A couple months ago i started a new adventure on my professional life, study a new area, after 11 years on Support/Implementation Software. I worked on BI project, i use ETL on my work, but Data Science always something that i tell to myself “this is not for you, you are not a statistical”, but i’m always was fascinatedto “predict the future, based on past comportament”.
So i started to search training courses on this area. I participated a bootcamp, some free courses on internet, but nothing that burn my hearth. Until i know the Meigarom Lopes and hist website “Seja um Data Scientist”. I suspected on first, but he convince me to try his course “Data Science em Produção”. This course open my mind with Meigarom “framework” and how he bring his experience how data scientist to us, begginers and the diverses applications of Data Science.
After finalizing his course, and ear several times “You need to praticated and make your projects portfolio”, i started particate on “Comunidade DS”, a community of data science students and professionals dedicatede to make projects and share our experiences each other.
And were we are, i get a project that community worked in past and tried, by myself, applied all my knowledge until now.

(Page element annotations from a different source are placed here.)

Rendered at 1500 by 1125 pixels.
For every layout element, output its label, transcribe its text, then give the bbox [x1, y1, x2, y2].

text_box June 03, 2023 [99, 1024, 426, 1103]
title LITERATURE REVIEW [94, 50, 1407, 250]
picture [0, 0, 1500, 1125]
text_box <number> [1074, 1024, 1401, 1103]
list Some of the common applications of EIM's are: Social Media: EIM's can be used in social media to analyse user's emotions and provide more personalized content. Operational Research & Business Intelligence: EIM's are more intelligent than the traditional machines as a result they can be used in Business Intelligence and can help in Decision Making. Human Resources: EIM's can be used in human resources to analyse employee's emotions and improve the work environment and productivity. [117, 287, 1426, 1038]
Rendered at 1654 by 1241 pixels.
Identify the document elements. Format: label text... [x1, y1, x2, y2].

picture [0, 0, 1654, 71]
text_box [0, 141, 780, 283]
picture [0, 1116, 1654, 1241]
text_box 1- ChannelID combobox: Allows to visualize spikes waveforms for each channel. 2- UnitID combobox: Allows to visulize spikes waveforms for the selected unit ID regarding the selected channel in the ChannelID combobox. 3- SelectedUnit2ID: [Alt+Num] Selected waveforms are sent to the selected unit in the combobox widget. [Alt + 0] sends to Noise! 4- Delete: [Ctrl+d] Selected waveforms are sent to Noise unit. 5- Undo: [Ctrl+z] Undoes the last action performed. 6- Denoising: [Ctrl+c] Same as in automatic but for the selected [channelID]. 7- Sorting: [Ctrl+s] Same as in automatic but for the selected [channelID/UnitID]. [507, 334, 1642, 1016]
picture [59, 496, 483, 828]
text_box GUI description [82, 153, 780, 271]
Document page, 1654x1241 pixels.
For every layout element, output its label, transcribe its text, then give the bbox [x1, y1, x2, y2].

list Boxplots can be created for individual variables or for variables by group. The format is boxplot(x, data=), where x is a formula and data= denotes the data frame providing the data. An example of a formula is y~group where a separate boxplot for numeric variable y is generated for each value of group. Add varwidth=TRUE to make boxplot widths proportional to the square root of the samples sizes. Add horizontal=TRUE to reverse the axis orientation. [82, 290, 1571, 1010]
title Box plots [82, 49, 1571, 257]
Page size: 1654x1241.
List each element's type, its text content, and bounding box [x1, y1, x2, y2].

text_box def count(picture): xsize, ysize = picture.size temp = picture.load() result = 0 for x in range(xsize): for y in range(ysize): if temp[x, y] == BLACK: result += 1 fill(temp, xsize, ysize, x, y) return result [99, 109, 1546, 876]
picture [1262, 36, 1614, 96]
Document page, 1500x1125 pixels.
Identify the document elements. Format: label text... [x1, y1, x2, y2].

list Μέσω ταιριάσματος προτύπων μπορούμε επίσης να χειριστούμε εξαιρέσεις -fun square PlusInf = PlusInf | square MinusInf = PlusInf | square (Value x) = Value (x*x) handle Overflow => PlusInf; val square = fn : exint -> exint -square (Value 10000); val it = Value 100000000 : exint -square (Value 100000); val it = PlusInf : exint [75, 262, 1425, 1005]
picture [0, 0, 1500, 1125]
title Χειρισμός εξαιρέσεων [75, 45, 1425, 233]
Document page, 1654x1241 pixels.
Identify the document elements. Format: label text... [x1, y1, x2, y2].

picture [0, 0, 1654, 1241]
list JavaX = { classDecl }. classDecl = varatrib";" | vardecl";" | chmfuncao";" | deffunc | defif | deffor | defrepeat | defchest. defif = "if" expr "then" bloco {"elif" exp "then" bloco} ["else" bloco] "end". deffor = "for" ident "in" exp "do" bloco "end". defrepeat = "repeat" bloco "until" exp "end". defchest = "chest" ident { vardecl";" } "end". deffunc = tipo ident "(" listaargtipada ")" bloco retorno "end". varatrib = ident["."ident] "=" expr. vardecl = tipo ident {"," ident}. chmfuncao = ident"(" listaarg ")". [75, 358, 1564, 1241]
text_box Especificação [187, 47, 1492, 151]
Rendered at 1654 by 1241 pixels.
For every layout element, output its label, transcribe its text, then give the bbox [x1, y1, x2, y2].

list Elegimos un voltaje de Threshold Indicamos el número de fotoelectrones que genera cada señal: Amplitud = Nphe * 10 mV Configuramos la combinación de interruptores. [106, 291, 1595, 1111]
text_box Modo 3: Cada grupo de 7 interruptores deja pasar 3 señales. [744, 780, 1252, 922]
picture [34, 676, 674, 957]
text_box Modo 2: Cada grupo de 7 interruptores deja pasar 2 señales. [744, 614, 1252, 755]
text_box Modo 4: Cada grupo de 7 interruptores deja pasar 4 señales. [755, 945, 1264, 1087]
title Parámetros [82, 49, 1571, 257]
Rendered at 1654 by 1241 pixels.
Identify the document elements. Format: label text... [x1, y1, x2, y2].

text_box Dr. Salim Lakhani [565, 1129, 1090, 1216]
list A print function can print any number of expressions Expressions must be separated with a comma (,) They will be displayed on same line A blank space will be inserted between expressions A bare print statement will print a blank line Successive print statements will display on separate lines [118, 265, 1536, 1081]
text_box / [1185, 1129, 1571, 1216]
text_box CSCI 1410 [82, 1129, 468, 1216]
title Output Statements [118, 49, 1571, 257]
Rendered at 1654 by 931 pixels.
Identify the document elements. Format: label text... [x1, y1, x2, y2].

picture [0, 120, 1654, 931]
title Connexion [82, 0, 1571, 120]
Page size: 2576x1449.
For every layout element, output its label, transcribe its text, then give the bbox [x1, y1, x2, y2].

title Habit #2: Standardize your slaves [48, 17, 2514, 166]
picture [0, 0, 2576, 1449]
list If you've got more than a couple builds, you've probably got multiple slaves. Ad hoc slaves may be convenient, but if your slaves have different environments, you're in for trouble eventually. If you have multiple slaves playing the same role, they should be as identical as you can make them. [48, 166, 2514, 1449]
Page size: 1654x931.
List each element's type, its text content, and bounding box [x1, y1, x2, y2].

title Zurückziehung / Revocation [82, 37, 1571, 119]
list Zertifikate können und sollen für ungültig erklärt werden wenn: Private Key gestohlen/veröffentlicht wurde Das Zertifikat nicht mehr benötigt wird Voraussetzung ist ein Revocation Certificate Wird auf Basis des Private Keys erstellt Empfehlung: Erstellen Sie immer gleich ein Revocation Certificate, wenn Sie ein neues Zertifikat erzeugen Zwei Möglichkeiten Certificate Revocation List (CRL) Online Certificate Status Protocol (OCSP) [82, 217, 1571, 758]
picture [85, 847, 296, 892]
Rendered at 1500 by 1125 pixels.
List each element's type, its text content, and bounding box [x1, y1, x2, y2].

The Blocker Fraud Company is a company specialized in detecting fraud in financial transactions made through mobile devices. The company has a service called “Blocker Fraud” in which it guarantees the blocking of fraudulent transactions.
And the business model of the company is of the Service type with the monetization made by the performance of the service provided, that is, the user pays a fixed fee on the success in detecting fraud in the customer’s transactions.
However, the Blocker Fraud Company is expanding in Brazil and to acquire customers more quickly, it has adopted a very aggressive strategy. The strategy works as follows:
- The company will receive 25% of the value of each transaction that is truly detected as fraud.
- The company will receive 5% of the value of each transaction detected as fraud, but the transaction is truly legitimate.
- The company will return 100% of the value to the customer, for each transaction detected as legitimate, however the transaction is truly a fraud.
- With this aggressive strategy, the company assumes the risks of failing to detect fraud and is remunerated for assertive fraud detection.
For the client, it is an excellent business to hire the Blocker Fraud Company. Although the fee charged is very high on success, 25%, the company reduces its costs with fraudulent transactions correctly detected and the damage caused by an error in the anti-fraud service will be covered by the Blocker Fraud Company itself.
For the company, in addition to getting many customers with this risky strategy to guarantee reimbursement in the event of a failure to detect customer fraud, it depends only on the precision and accuracy of the models built by its Data Scientists, that is, how much the more accurate the “Blocker Fraud” model, the greater the company’s revenue. However, if the model has low accuracy, the company could have a huge loss.
You have been hired as a Data Science Consultant to create a model of high precision and accuracy in detecting fraud of transactions made through mobile devices.
At the end of your consultancy, you need to deliver to the CEO of Blocker Fraud Company a model in production in which your access will be made via API, that is, customers will send their transactions via API so that your model classifies them as fraudulent or legitimate.
In addition, you will need to submit a report reporting your model’s performance and results in relation to the profit and loss that the company will have when using the model you produced. Your report should contain the answers to the following questions:
- What is the model’s Precision and Accuracy?
- How Reliable is the model in classifying transactions as legitimate or fraudulent?
- What is the Expected Billing by the Company if we classify 100% of transactions with the model?
- What is the Loss Expected by the Company in case of model failure?
- What is the Profit Expected by the Blocker Fraud Company when using the model?
The dataset is available on kaggle plataform, but all the business context was extracted from page “Seja um Data Scientists”.
In this step i tried to know the dataset. Ilook to dataset, to find how big it is, how many columns and rows it have, if exists null rows, and some statisticals from data.
Two points made me attention on this step. The size of dataset (6MM of rows) and unbalanced between frauds(0,13%) and legithimcs transactions(99,87%).
After overview, we start to create Hypotheses about data. I did this step before analyse all data to avoid be influenced by what i saw. I start to create a Mind map with all features of dataset and try get insights by this features.
I did some derivating feature, but the features that increased significantily the models performances was:
diffOrig — Delta between old Balance and new Balance based on Amount Transaction. In regular case must to be equal zero
diffDest — Delta between old Balance and new Balance based on Amount Transaction, in transfer transactions to regular customer. Anothers transactions types dont update dest Balance. In regular case must to be equal zero
qtdTransferOrigName — Quantity transactions from accountName
qtdTransferDestName — Quantity transactions to accountName
This is the most challenge step for me, i’m still working hard to better on this step, because irealize hist importance, but i broke my mind sometimes.
In this step i try look insights, values and informations about the business and fenomenos. I Applied logarithm to allow see behavior of frauds, because of unbalanced proportion of frauds e legitimacy transactions.
The points made me attention was the balance difference between old balance and new balance by amount transaction.